M. de Talleyrand was another of her society, and she seems equally attached to him. M. le Viscomte de Montmorenci she loves, she says, as her brother: he is another of this bright constellation, and esteemed of excellent capacity. She says, if she continues in England he will certainly come, for he loves her too well to stay away. In short, her whole côterie live together as brethren. Indeed, I think you could not spend a day with them and not see that their commerce is that of pure, but exalted and most elegant, friendship.

I would, nevertheless, give the world to avoid being a guest under their roof, now I have heard even the shadow of such a rumour; and I will, if it be possible without hurting or offending them. I have waived and waived acceptance almost from the moment of Madame de Staël's arrival. I prevailed with her to let my letter go alone to you, and I have told her, with regard to your answer, that you were sensible of the honour her kindness did me, and could not refuse to her request the week's furlough; and then followed reasons for the compromise you pointed out, too diffuse for writing. As yet they have succeeded, though she is surprised and disappointed. She wants us to study French and English together, and nothing could to me be more desirable, but for this invidious report.

J.C. HEROLD (1959)

The openness of the relationship between Narbonne and de Staël seems to have shocked the more prudish English middle class, and unfortunately, Fanny Burney was terrified this friendship might jeopardize her pension from the Queen; she refused all further invitations.
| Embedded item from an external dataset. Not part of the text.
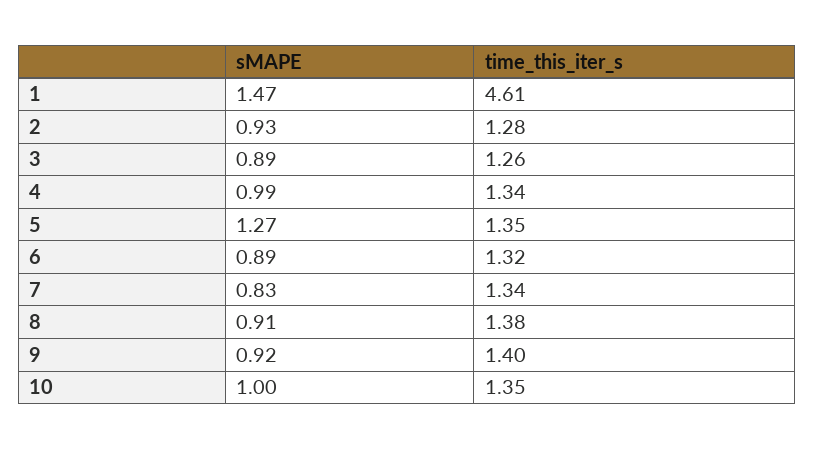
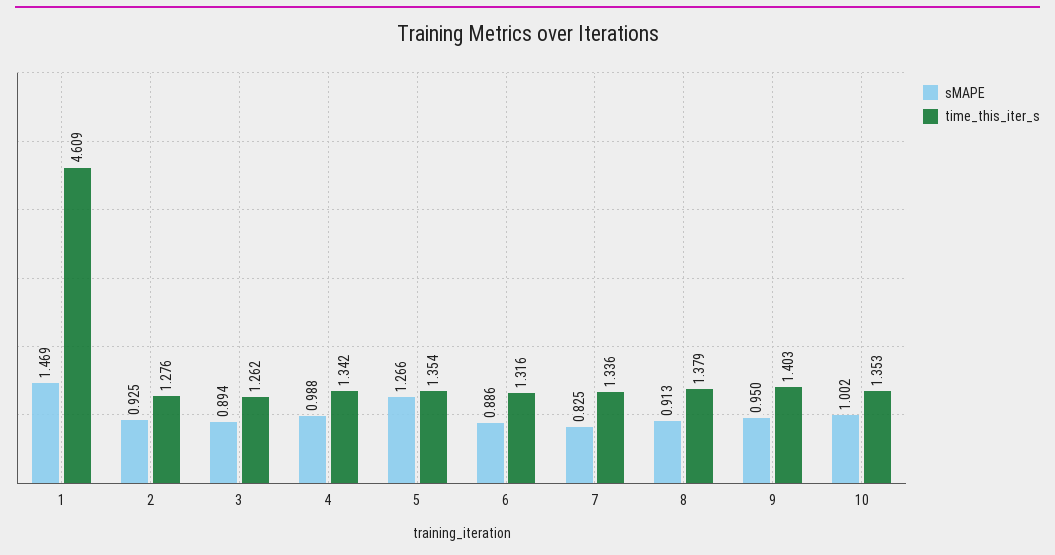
sMAPE, 9: 0.92 -> 0.95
In vain Germaine tried to reassure her that far from being Jacobins, she and her friends had ‘barely escaped the Jacobins' knives'. When Susan Phillips tried to explain her sister's conduct, Germaine was dumbfounded: ‘Do you mean to say that in this country a woman is treated as a minor all life long? It seems to me that your sister behaves like a girl of fourteen.'

LITERARY FRIENDSHIP

Vita Sackville-West and Virginia Woolf had an affair which lasted some months, until it changed into a literary, supportive friendship. Woolf's novel
Orlando
(1928) is partly based on the flamboyant Vita, born at Knole. Here, Vita analyses her first reactions:

 

Long Barn

Weald

Sevenoaks

11 October

My darling

I am in no fit state to write to you – and as for cold and considered opinions, (as you said on the telephone) such things do not exist in such a connection. At least, not yet. Perhaps they will come later. For the moment, I can't say anything except that I am completely dazzled, bewitched, enchanted, under a spell. It seems to me the loveliest, wisest,
richest
book that I have ever read, – excelling even your own
Lighthouse
. Virginia, I really don't know what to say, – am I right? am I wrong? am I prejudiced? am I in my senses or not? It seems to me that you have really shut up that ‘hard and rare thing' in a book; that you have had a complete vision; and yet when you came down to the sober labour of working it out, have never lost sight of it nor faltered in the execution. Ideas come to me so fast that they trip over each other and I lose them before I can put salt on their tails; there is so much I want to say, yet I can only go back to my first cry that I am bewitched. You will get letters, very reasoned and illuminating, from many people; I can only tell you that I am really shaken, which may seem to you useless and silly, but which is really a greater tribute than pages of calm appreciation, – and then after all it does touch me so personally, and I don't know what to say about that either, only that I feel like one of those wax figures in a shop window, on which you have hung a robe stitched with jewels. It is like being alone in a dark room with a treasure chest full of rubies and nuggets and brocades. Darling, I don't know and scarcely even like to write, so overwhelmed am I, how you could have hung so splendid a garment on so poor a peg. Really, this isn't false humility;
really
it isn't. I can't write about that part of it, though, much less ever tell you verbally.